Challenge: Copy the data below line for line with no changes, and leave the pictures out of your copy.

Collection entries
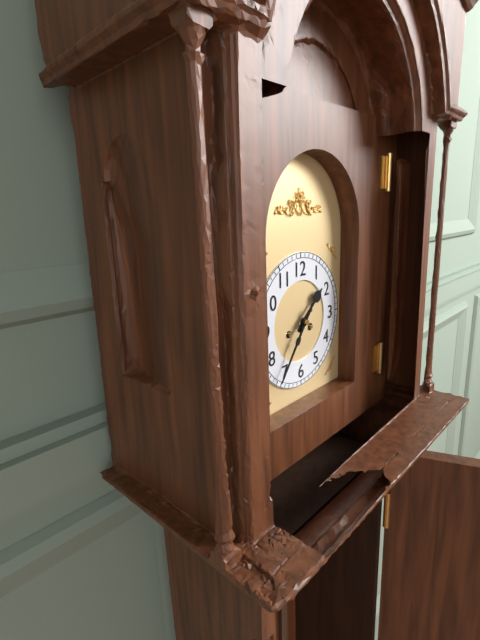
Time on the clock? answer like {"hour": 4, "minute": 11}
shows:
{"hour": 1, "minute": 36}
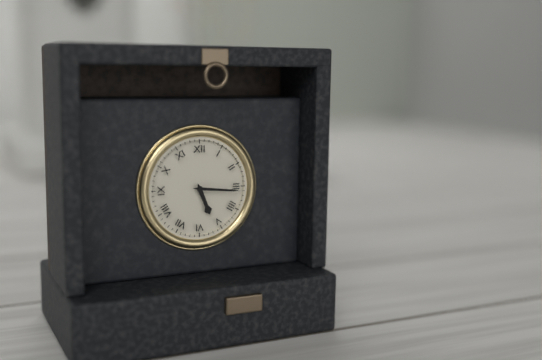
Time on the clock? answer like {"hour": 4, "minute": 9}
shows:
{"hour": 5, "minute": 16}
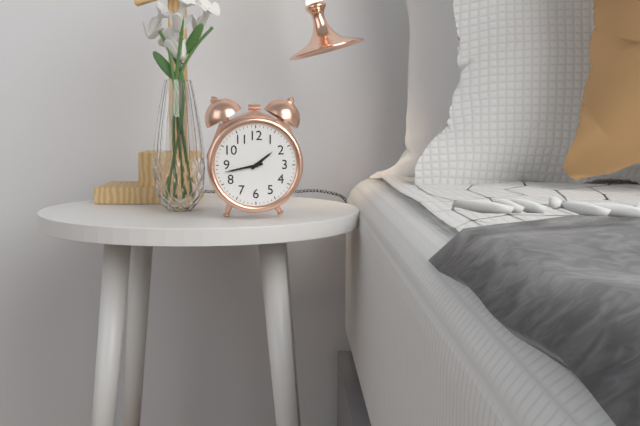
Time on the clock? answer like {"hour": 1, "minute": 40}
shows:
{"hour": 1, "minute": 43}
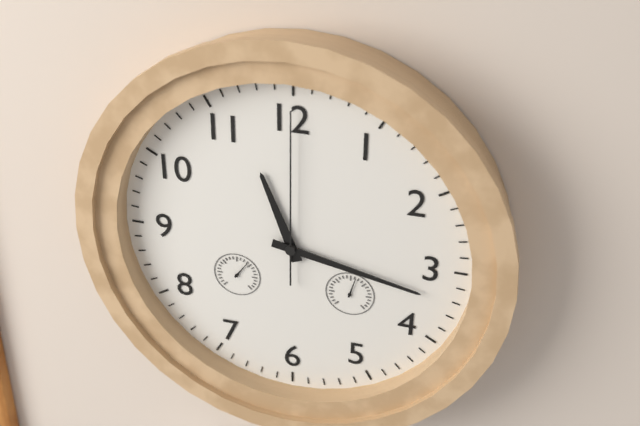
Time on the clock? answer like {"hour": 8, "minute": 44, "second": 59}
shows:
{"hour": 11, "minute": 17, "second": 0}
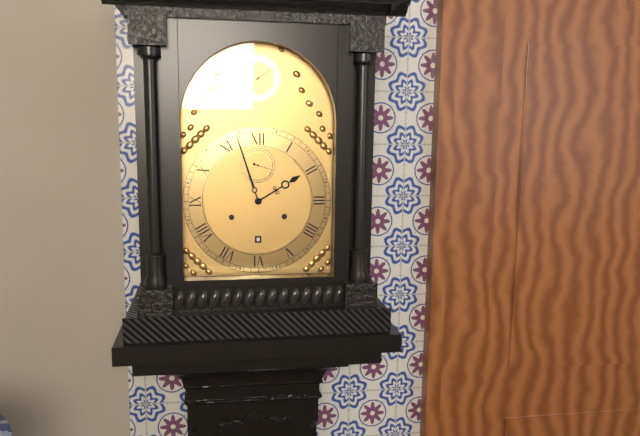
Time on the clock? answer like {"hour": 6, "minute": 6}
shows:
{"hour": 1, "minute": 57}
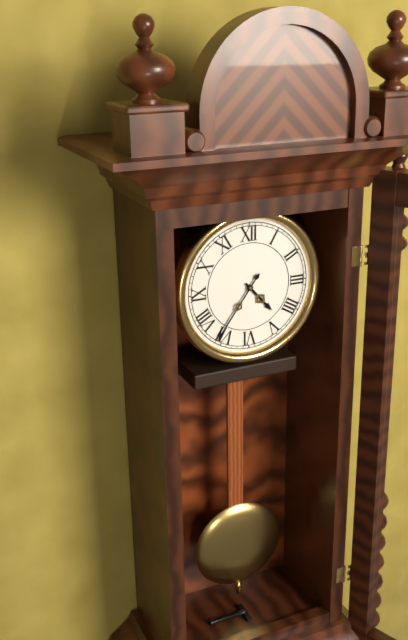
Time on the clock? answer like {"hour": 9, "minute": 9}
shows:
{"hour": 4, "minute": 36}
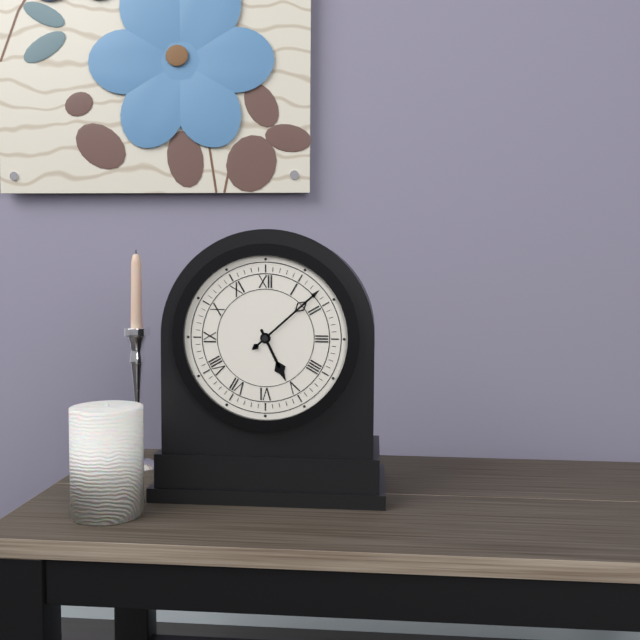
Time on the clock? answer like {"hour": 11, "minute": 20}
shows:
{"hour": 5, "minute": 8}
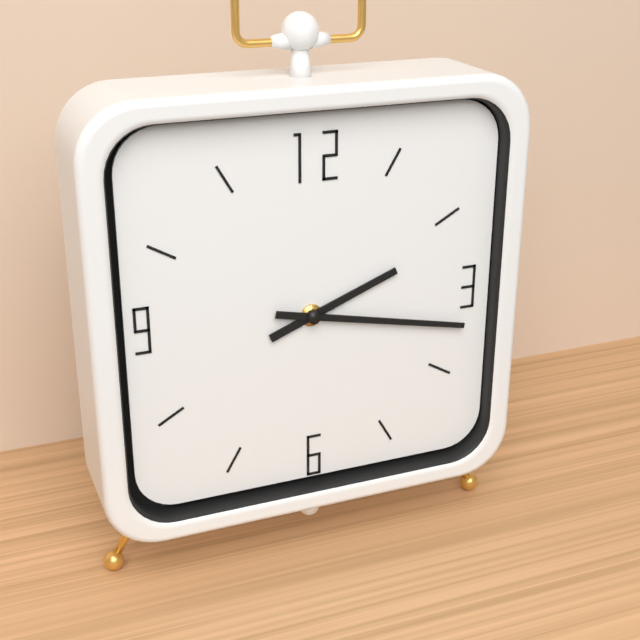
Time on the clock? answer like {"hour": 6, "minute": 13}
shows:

Written reply:
Time on the clock? answer like {"hour": 4, "minute": 11}
shows:
{"hour": 1, "minute": 36}
Time on the clock? answer like {"hour": 4, "minute": 9}
shows:
{"hour": 5, "minute": 16}
Time on the clock? answer like {"hour": 1, "minute": 40}
shows:
{"hour": 1, "minute": 43}
Time on the clock? answer like {"hour": 8, "minute": 44, "second": 59}
shows:
{"hour": 11, "minute": 17, "second": 0}
Time on the clock? answer like {"hour": 6, "minute": 6}
shows:
{"hour": 1, "minute": 57}
Time on the clock? answer like {"hour": 9, "minute": 9}
shows:
{"hour": 4, "minute": 36}
Time on the clock? answer like {"hour": 11, "minute": 20}
shows:
{"hour": 5, "minute": 8}
Time on the clock? answer like {"hour": 6, "minute": 13}
shows:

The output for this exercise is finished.